Luego está su aportación al nacimiento y desarrollo de la mélodie, una suerte de lied a la francesa, acondicionado a los giros, prosodia y esencias del idioma francés. Especialmente significativo en el terreno de la canción francesa es el ciclo Nuits
d'été, compuesto primero para tenor o mezzo con piano y posteriormente para orquesta, sobre textos de Théophile Gautier. Un especialista en el repertorio vocal francés como Santiago Salaverri ha escrito, a propósito de este ciclo, que "la amalgama del texto y la música operada por Berlioz se eleva de golpe sobre todo lo compuesto por él anteriormente en el género, y lo hace hasta alturas que serán insuperadas por las siguientes generaciones de melodistas . El nivel cualitativo de la canción francesa alcanza cotas equivalentes a las alcanzadas poco antes en la alemana con Beethoven y Schubert".

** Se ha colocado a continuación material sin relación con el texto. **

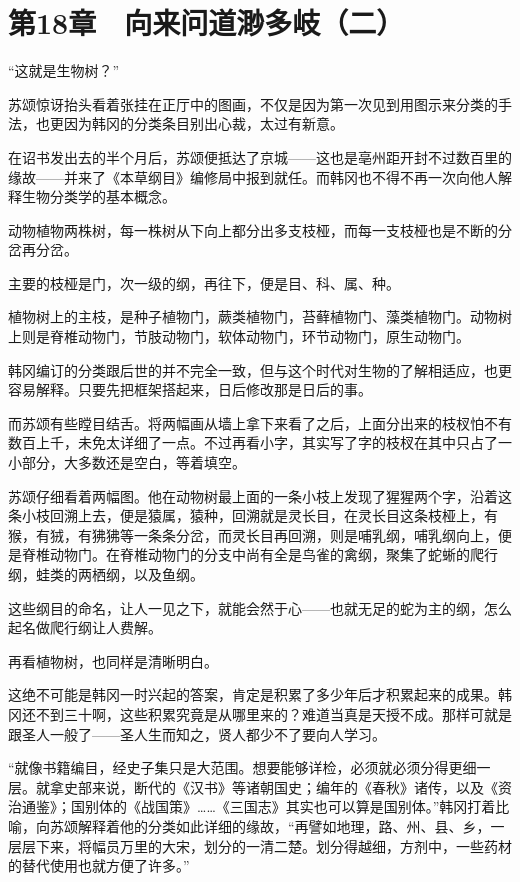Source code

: \section{第18章　向来问道渺多岐（二）}

“这就是生物树？”

苏颂惊讶抬头看着张挂在正厅中的图画，不仅是因为第一次见到用图示来分类的手法，也更因为韩冈的分类条目别出心裁，太过有新意。

在诏书发出去的半个月后，苏颂便抵达了京城——这也是亳州距开封不过数百里的缘故——并来了《本草纲目》编修局中报到就任。而韩冈也不得不再一次向他人解释生物分类学的基本概念。

动物植物两株树，每一株树从下向上都分出多支枝桠，而每一支枝桠也是不断的分岔再分岔。

主要的枝桠是门，次一级的纲，再往下，便是目、科、属、种。

植物树上的主枝，是种子植物门，蕨类植物门，苔藓植物门、藻类植物门。动物树上则是脊椎动物门，节肢动物门，软体动物门，环节动物门，原生动物门。

韩冈编订的分类跟后世的并不完全一致，但与这个时代对生物的了解相适应，也更容易解释。只要先把框架搭起来，日后修改那是日后的事。

而苏颂有些瞠目结舌。将两幅画从墙上拿下来看了之后，上面分出来的枝杈怕不有数百上千，未免太详细了一点。不过再看小字，其实写了字的枝杈在其中只占了一小部分，大多数还是空白，等着填空。

苏颂仔细看着两幅图。他在动物树最上面的一条小枝上发现了猩猩两个字，沿着这条小枝回溯上去，便是猿属，猿种，回溯就是灵长目，在灵长目这条枝桠上，有猴，有狨，有狒狒等一条条分岔，而灵长目再回溯，则是哺乳纲，哺乳纲向上，便是脊椎动物门。在脊椎动物门的分支中尚有全是鸟雀的禽纲，聚集了蛇蜥的爬行纲，蛙类的两栖纲，以及鱼纲。

这些纲目的命名，让人一见之下，就能会然于心——也就无足的蛇为主的纲，怎么起名做爬行纲让人费解。

再看植物树，也同样是清晰明白。

这绝不可能是韩冈一时兴起的答案，肯定是积累了多少年后才积累起来的成果。韩冈还不到三十啊，这些积累究竟是从哪里来的？难道当真是天授不成。那样可就是跟圣人一般了——圣人生而知之，贤人都少不了要向人学习。

“就像书籍编目，经史子集只是大范围。想要能够详检，必须就必须分得更细一层。就拿史部来说，断代的《汉书》等诸朝国史；编年的《春秋》诸传，以及《资治通鉴》；国别体的《战国策》……《三国志》其实也可以算是国别体。”韩冈打着比喻，向苏颂解释着他的分类如此详细的缘故，“再譬如地理，路、州、县、乡，一层层下来，将幅员万里的大宋，划分的一清二楚。划分得越细，方剂中，一些药材的替代使用也就方便了许多。”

Capítulo aparte merece su singular visión de la ópera. Seguramente la monumental Los
troyanos, de casi cuatro horas de duración, sea el título más ambicioso de todo el repertorio francés del XIX. También La condenación de Fausto, bautizada como "leyenda dramática", ante la dificultad genérica de clasificación por su mezcla de estilos, se ha alzado con el paso del tiempo como una de sus obras más emblemáticas. Aunque hablando de piezas simbólicas o populares, ninguna es comparable a la Sinfonía
fantástica. En ella palpitan de forma evidente todas las inquietudes del autor, incluida su obsesión autobiográfica, con un despliegue de recursos innovadores en el terreno de la orquestación.
En el terreno interpretativo, el gran profeta de la causa berlioziana ha sido, desde hace décadas, el director inglés Colin Davis. A su vera, en los últimos años, se han situado otros como Sylvain Cambreling y, más recientemente, Gardiner, Minkowski y hasta Boulez. Este año de celebraciones del bicentenario ha propiciado interesantes incursiones en su música, incluso en España, donde Víctor Pablo Pérez ha dirigido una imponente Fantástica en San Sebastián con imágenes cinematográficas añadidas. Y de siempre está la pulcritud de Jesús López Cobos en este autor.
Mención especial merece,
como colofón de esta evocación-homenaje, el recuerdo de la doble actuación del Orfeón Donostiarra, un coro muy afín a Berlioz, y el grupo teatral La Fura dels Baus en la producción de La condenación de Fausto del Festival de Salzburgo de 1999. Los distinguidos representantes de la España artística de las autonomías se sintieron vivamente vinculados a esta apasionante experiencia que se conserva en DVD y mereció encendidos elogios del incondicional salzburgués Mario Vargas Llosa en su presentación en la ciudad de Mozart.
Berlioz tiene cuerda para rato. Lo del bicentenario ha servido de aviso para navegantes y también ha supuesto un ligero empujoncito divulgativo, además de una llamada de atención sobre un compositor mucho más importante de lo que a veces, por razones que no son fáciles de explicar, se considera.